内蔵Webブラウザの高速化とマルチメディアの進化
MBUXの車載ブラウザも、ページ表示速度が向上し、より快適に利用できるようになりました。YouTubeや映画視聴に使う際の読み込みがスムーズになり、EV車両で充電中の“すきま時間”に動画を楽しむという使い方にも最適です。(ていうか今までが遅すぎて使い物にならなかったです…)
特に大画面ディスプレイ搭載モデルでは、映画視聴との親和性も高く、今後の車内エンタメ体験の拡張が期待されます。
不明点もあるが、確実に軽快になったレスポンス
アップデート内容には「一般的なバグ修正と改善」も含まれており、詳細は公開されていませんが、実際に操作していると反応の軽快さやメニュー遷移の速さが向上していると感じます。
目立った不具合の報告も少なく、安定性も高いアップデートといえるでしょう。
アップデート確認手順
MBUXのバージョンを確認するには、以下の手順を踏みます。
- MBUXホーム画面から「設定」へ移動
- 「システム」→「ソフトウェア更新」へ進む
- 「2.6.1」と表示されていれば最新状態
OTA配信は段階的に行われるため、まだ更新されていない場合は数日〜数週間待ってみるのがよいでしょう。

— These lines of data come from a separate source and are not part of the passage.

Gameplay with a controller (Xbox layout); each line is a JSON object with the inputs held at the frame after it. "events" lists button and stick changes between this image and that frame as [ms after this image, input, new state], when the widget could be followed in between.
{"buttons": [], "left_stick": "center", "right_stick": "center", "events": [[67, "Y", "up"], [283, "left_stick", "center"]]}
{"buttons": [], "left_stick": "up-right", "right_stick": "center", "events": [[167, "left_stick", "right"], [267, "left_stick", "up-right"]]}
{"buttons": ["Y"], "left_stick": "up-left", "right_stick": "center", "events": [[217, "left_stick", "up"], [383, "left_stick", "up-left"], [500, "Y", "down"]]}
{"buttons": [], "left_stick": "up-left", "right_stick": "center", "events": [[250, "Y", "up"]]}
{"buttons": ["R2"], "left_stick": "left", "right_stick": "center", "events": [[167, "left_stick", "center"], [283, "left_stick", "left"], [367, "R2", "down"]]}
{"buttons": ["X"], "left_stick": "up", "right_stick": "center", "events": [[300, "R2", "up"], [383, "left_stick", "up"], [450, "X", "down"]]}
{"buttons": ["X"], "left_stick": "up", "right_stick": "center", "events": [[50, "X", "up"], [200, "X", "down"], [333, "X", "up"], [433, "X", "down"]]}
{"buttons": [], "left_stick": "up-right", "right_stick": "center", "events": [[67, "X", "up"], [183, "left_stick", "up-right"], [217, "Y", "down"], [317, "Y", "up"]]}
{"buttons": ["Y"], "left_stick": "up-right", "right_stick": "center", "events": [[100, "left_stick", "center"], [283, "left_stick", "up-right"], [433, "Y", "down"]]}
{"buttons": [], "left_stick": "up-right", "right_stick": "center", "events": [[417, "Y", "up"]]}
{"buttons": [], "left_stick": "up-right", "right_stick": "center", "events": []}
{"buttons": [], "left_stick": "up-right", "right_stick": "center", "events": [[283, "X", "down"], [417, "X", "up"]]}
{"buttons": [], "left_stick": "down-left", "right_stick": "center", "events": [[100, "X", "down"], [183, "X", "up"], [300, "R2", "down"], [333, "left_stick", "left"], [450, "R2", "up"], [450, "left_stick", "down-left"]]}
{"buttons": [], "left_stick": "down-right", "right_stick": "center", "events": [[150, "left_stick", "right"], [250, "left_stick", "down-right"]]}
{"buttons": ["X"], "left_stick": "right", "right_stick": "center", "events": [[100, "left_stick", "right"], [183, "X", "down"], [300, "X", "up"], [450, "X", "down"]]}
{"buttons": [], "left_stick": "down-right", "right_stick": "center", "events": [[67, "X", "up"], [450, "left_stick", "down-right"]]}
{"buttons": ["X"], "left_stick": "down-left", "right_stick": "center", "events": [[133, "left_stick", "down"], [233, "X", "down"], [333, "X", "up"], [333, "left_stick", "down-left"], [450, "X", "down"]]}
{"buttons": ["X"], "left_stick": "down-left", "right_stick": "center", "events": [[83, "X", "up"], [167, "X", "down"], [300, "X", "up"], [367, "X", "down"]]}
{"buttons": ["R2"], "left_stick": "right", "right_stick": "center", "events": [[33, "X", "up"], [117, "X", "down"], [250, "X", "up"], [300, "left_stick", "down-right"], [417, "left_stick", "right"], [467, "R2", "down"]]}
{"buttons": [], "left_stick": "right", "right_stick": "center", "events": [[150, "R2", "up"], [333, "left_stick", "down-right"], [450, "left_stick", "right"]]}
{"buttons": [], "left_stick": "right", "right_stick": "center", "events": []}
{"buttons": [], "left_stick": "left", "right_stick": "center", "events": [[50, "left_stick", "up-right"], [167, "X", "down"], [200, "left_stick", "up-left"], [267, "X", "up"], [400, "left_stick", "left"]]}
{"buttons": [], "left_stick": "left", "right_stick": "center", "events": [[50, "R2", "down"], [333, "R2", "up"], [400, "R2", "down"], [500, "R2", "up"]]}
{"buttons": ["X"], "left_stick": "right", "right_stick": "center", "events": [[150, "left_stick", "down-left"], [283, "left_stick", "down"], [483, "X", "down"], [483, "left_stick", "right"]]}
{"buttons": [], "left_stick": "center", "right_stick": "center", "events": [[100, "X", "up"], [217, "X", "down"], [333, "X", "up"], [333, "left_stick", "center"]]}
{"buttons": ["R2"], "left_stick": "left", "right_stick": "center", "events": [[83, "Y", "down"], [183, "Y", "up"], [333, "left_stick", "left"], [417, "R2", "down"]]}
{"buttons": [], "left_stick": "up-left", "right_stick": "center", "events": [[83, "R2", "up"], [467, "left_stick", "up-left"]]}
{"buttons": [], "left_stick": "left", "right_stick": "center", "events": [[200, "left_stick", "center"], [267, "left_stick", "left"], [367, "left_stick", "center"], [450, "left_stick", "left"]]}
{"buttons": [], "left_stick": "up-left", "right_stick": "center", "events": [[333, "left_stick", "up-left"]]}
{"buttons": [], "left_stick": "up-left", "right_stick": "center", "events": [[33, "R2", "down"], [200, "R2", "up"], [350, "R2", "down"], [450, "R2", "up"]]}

私の場合は2025年6月14日、エンジンを停止した直後にナビ画面にこのアップデートの案内が表示されました。画面表示に従い、車のドアを開けてキーでロックすると、自動的にインストールが始まります。作業時間はおよそ10分ほどでした。
まとめ:MBUX 2.6.1 アップデートでできるようになったこと
- Sound Driveモードの実装(走行と音楽が連動)
- Amazon MusicのDolby Atmos再生に対応
- Apple CarPlayでのETA(到着予想時刻)と残距離表示の追加
- MBUX純正ナビを使ったリアルタイム位置共有(Shared Navigation)
- EV/PHEV向けの充電ステーション含むルート案内の高度化
- Garminスマートウォッチ連携によるストレスレベル表示(Energizing Coach)
- 内蔵Webブラウザの読み込み速度向上
- システム全体のレスポンス・安定性の向上
MBUX 2.6.1は、派手な見た目の変更はないものの、実際の体験を大きく変えてくれる“静かな革命”ともいえるアップデートです。
私のGLC220d(X254)でもSound DriveやAmazon Music Dolby Atmosなど、次世代の機能を体感できました。特にSound Driveは音楽と走りが融合する驚きの体験であり、今後のアップデートや楽曲拡充にも大きな期待が持てます。これについては次回レビューしたいと思います。
まずは自車のMBUXが対応しているかを確認し、この進化をぜひ体感してみてください。